Virginia's episodes of manic depression were all preceded by weeks of increasing depression and fleeting signs of mania. Delusions and hallucinations appeared and warped her judgement. For a time she could conceal this but eventually she became obviously insane. During madness birds spoke to her in Greek, her dead mother materialised and harangued her, voices called her to ‘do wild things'. She refused nourishment. Trusted companions like her husband Leonard and her sister Vanessa became enemies and were abused and assaulted; it seemed to her sister that Virginia had ‘changed into a most unpleasant character'. A manic depressive always recovers from an attack, although it may last two or more years. As Virginia returned to sanity, delusions faded and she became her old self.

The onset of Virginia's depressions was invariably heralded by three symptoms: headache at the back of the head and neck, which was extremely painful, ‘like enraged rats gnawing the nape of my neck',
1
and sometimes accompanied by ‘flashes of light raying round my eyes';
2
sleeplessness; and racing thoughts; ‘racing despair and exaltation – that long scale of unhappiness'.
3
Provided she went to bed, rested, stopped work and cancelled all engagements depression lasted only a few weeks; but if she attempted to keep going, symptoms rapidly worsened. The pain of headache then gave way to ‘numbness'
4
and then, as breakdown neared, to visions and voices.

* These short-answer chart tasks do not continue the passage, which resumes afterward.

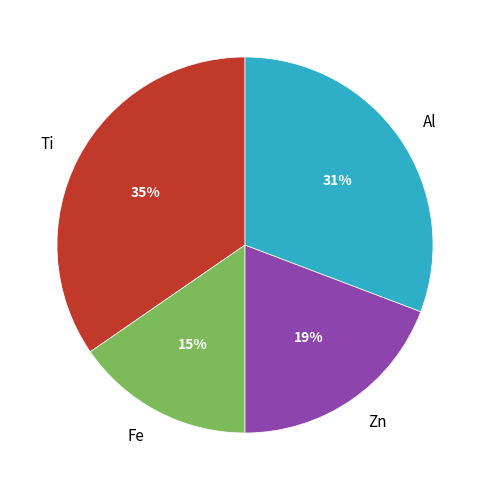

Is the sum of Al and Ti greater than half?

Yes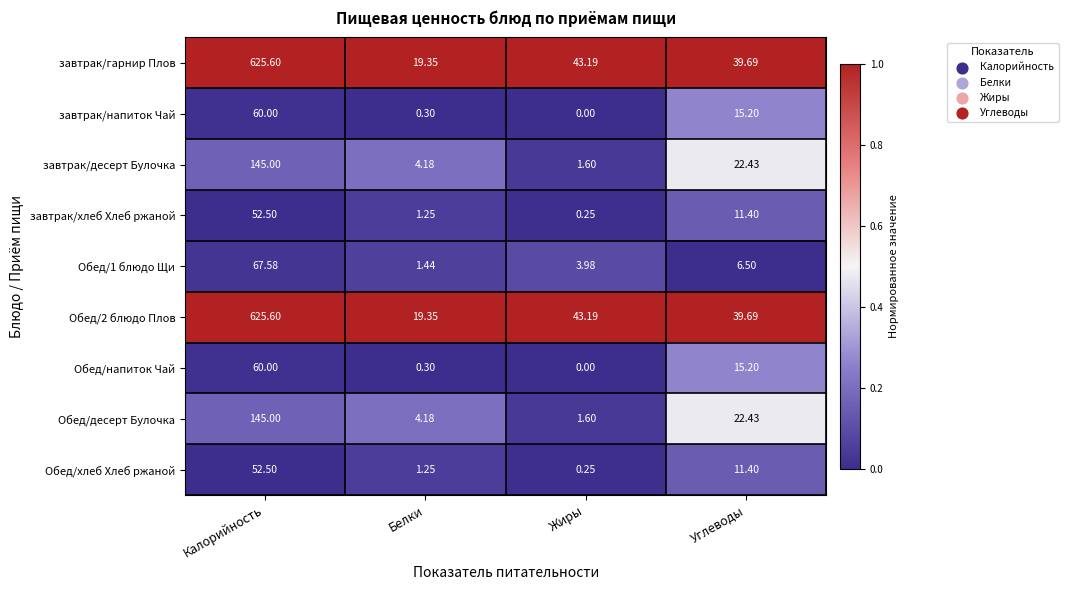

Which category has the highest value in the Обед/1 блюдо Щи series?

Калорийность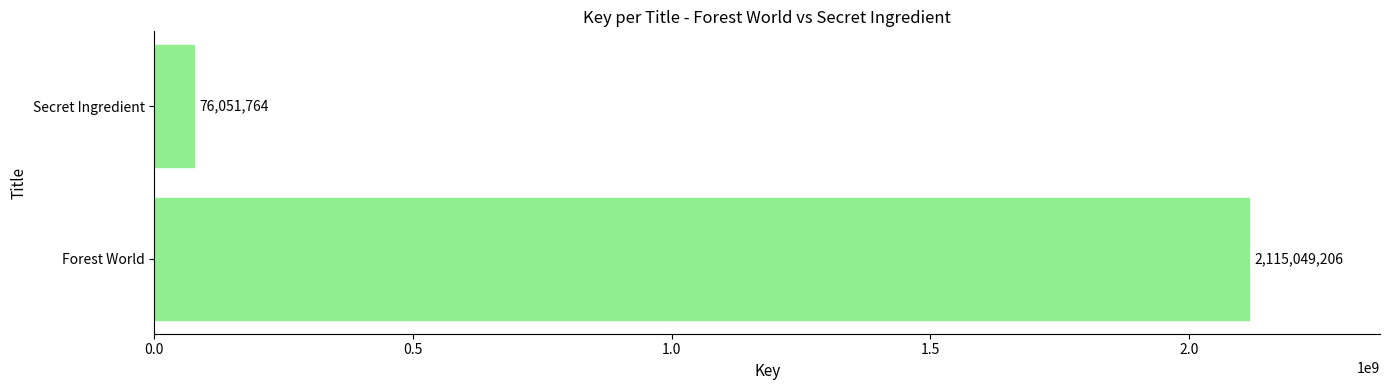

Between Secret Ingredient and Forest World, which is larger?

Forest World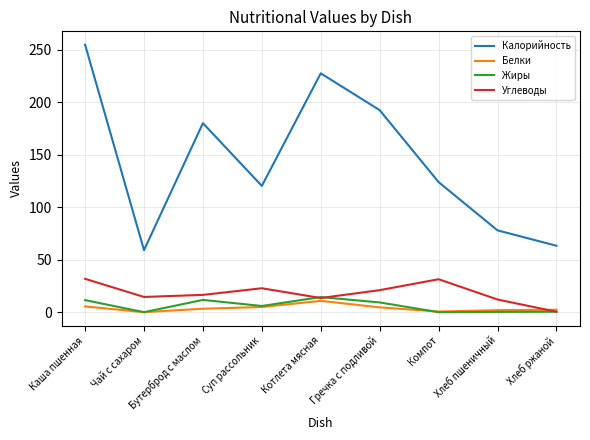

The value of Калорийность at Котлета мясная is 227.7. True or false?

True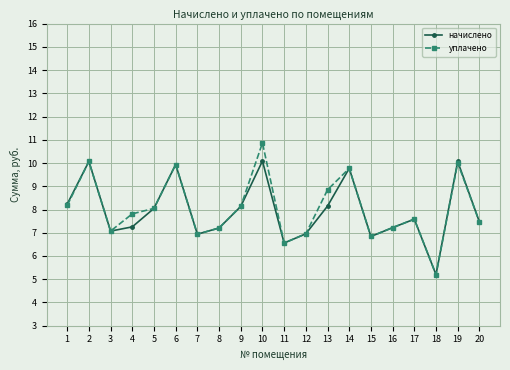

Does the chart have visible grid lines?

Yes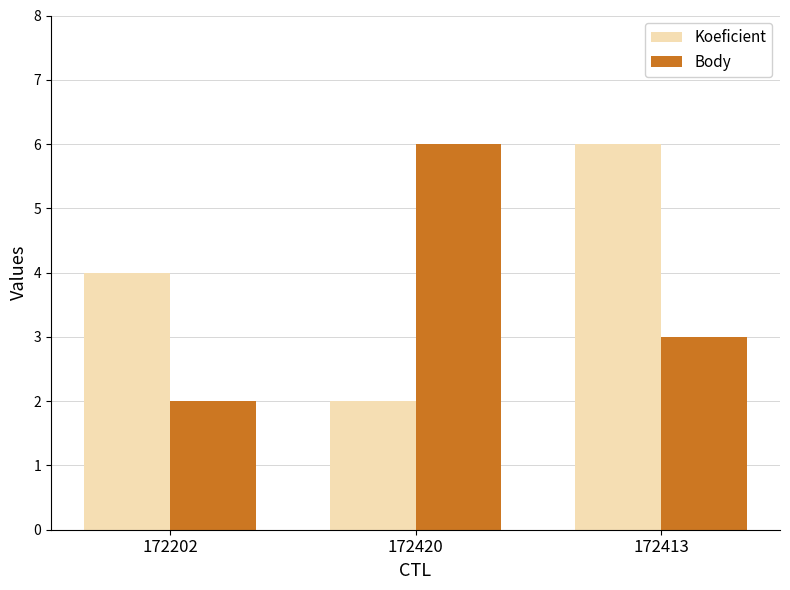

What is the difference between the highest and lowest values at 172202?

2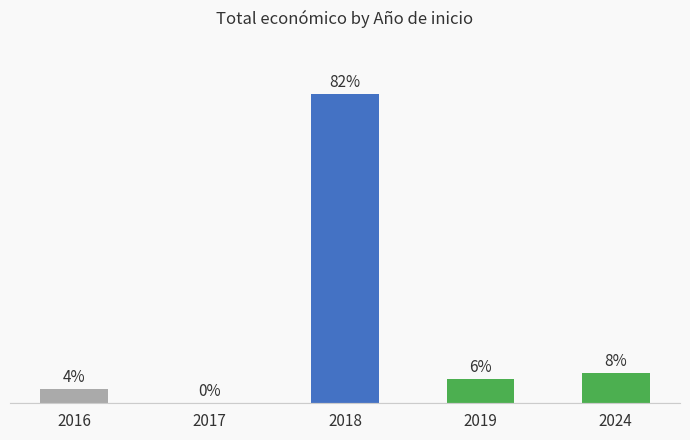

Reading left to right, transcribe all the data shown in this chart.

2016=3.9	2017=0.0	2018=81.7	2019=6.4	2024=8.0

Depression is a universal reaction to loss and major reverses, but cyclothymic depression appears more often than not for no apparently discernible or justifiable reason. Its source is
biological.
A distressing event or physical illness that precedes or accompanies the cyclothymic depression is often blamed. It is not the
cause
although it may be responsible for potentiating the depression and may prolong and worsen the mental state to a dangerous degree.

Stressful and over-exciting occasions, in the absence of cyclothymic depression, could always upset and exhaust Virginia and send her to bed for several days. These moods were never serious and Virginia welcomed them at times: they had ‘their advantages – one visits such remote strange places lying in bed'.
5
When she ran into difficulties writing
The Waves
she longed for a week in bed; ‘My mind works in idleness. To do nothing in a profitable way'.
6

Most people have no conception of the agony of pathological depression. The poet William Cowper was afflicted by ‘such a dejection of spirits – day and night I was upon the rack, lying down in horrors and rising in despair', that he was convinced that ‘none but they who have felt the same can have the least conception of it'.
7
Virginia Woolf, although she valued the experience of madness in providing self-knowledge and a source of creativity, was terrified by it, ‘tremblingly afraid of my own insanity' and ‘almost crippled when I came back to the world, unable to move a foot in terror'.